The drama over Greece's bailout comes to a head this week. Debt holders have until Thursday to accept or reject the "voluntary" 53.3% haircut on their Greek holdings. If less than 75% of bondholders reject the terms, Greece will be considered in default, which would be the first sovereign default in the eurozone.
A "disorderly" default by Greece could cost the global economy about $1.3 trillion, according to the International Institute of Finance. Fear over just such an outcome, as well as more weak economic data from Europe, put sharp downward pressure on global stocks Tuesday.
Overnight, Hong Kong's Hang Seng fell more than 2% while major bourses in Germany and France were down over 2.3% in recent trading. At the U.S. open, the Dow fell over 100 points.
The good news, for financial markets, is the European Central Bank has already extended over $1.3 trillion in loans to EU banks via two rounds of its long-term refinancing operation (LTRO). The ECB's aggressive actions have helped stabilize the banking system and make it far less-vulnerable to a Greek default, which market players have had eons to prepare for, anyway.
"Let us make no mistake, without ECB largesse, European banks would have either to sell equity at fire-sale prices or their governments would have to nationalize them," writes John Mauldin of Millennium Wave Advisors. "Otherwise they would be insolvent and that would in all likelihood mean a credit crisis worse than 2008."
Avoid another credit crisis is certainly a good thing. "We should applaud every time they spend more money [in Europe] because that keeps a credit crisis from spreading to our shores," Mauldin quips.
However, there are "unintended consequences" to the ECB's rescue efforts, he says, as we discuss in the accompanying video.
In a nutshell, Mauldin believes the ECB's efforts to keep the eurozone together "may have made it easier for it to break up in the future."

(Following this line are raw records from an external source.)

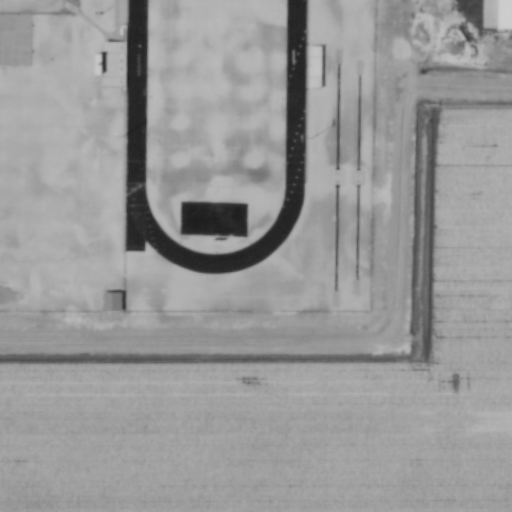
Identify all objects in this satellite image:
building: (16, 40)
building: (112, 64)
building: (313, 67)
park: (214, 92)
park: (212, 139)
building: (112, 302)
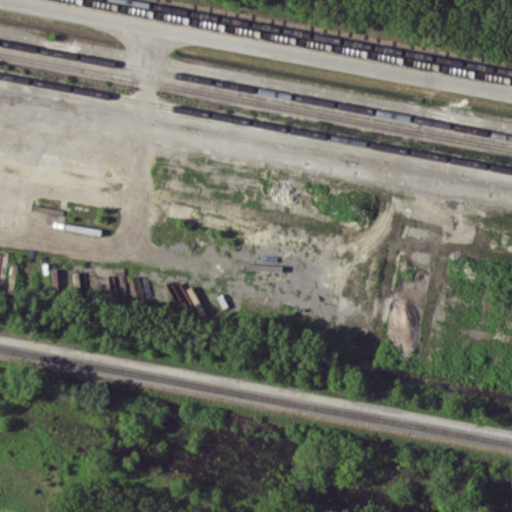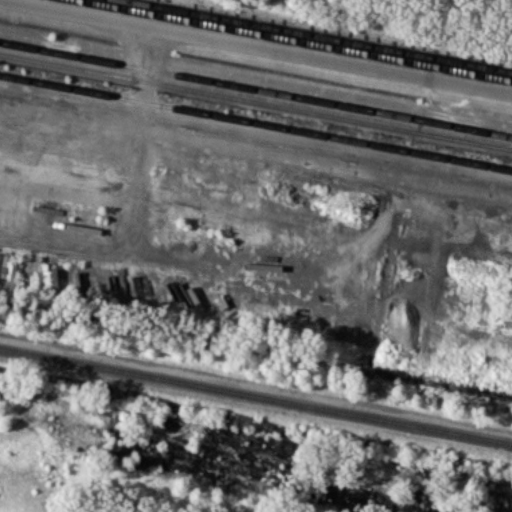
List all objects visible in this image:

The original Greek bailout, he explains, was really a bailout of German and French banks. Now that the ECB has helped those banks offload their holdings of Greek debt -- as well as Europe's other PIIGS -- there will be less appetite for future rescues.
At the same time the ECB is taking bad debts off the banks' hands, an rising percentage of the sovereign debt of say, Spain, is being held by Spanish institutions, he notes; the same is true of Italy, Portugal and all other EU members, for that matter.
"When you have a crisis and austerity measures aren't working...it'll be easier for those countries to exit [the euro] because there won't be as much of that debt on other European banks' books," he says.
In other words, the ECB's efforts to keep the eurozone together may be sewing the seeds of its ultimate disintegration. Beware the law of unintended consequences, indeed.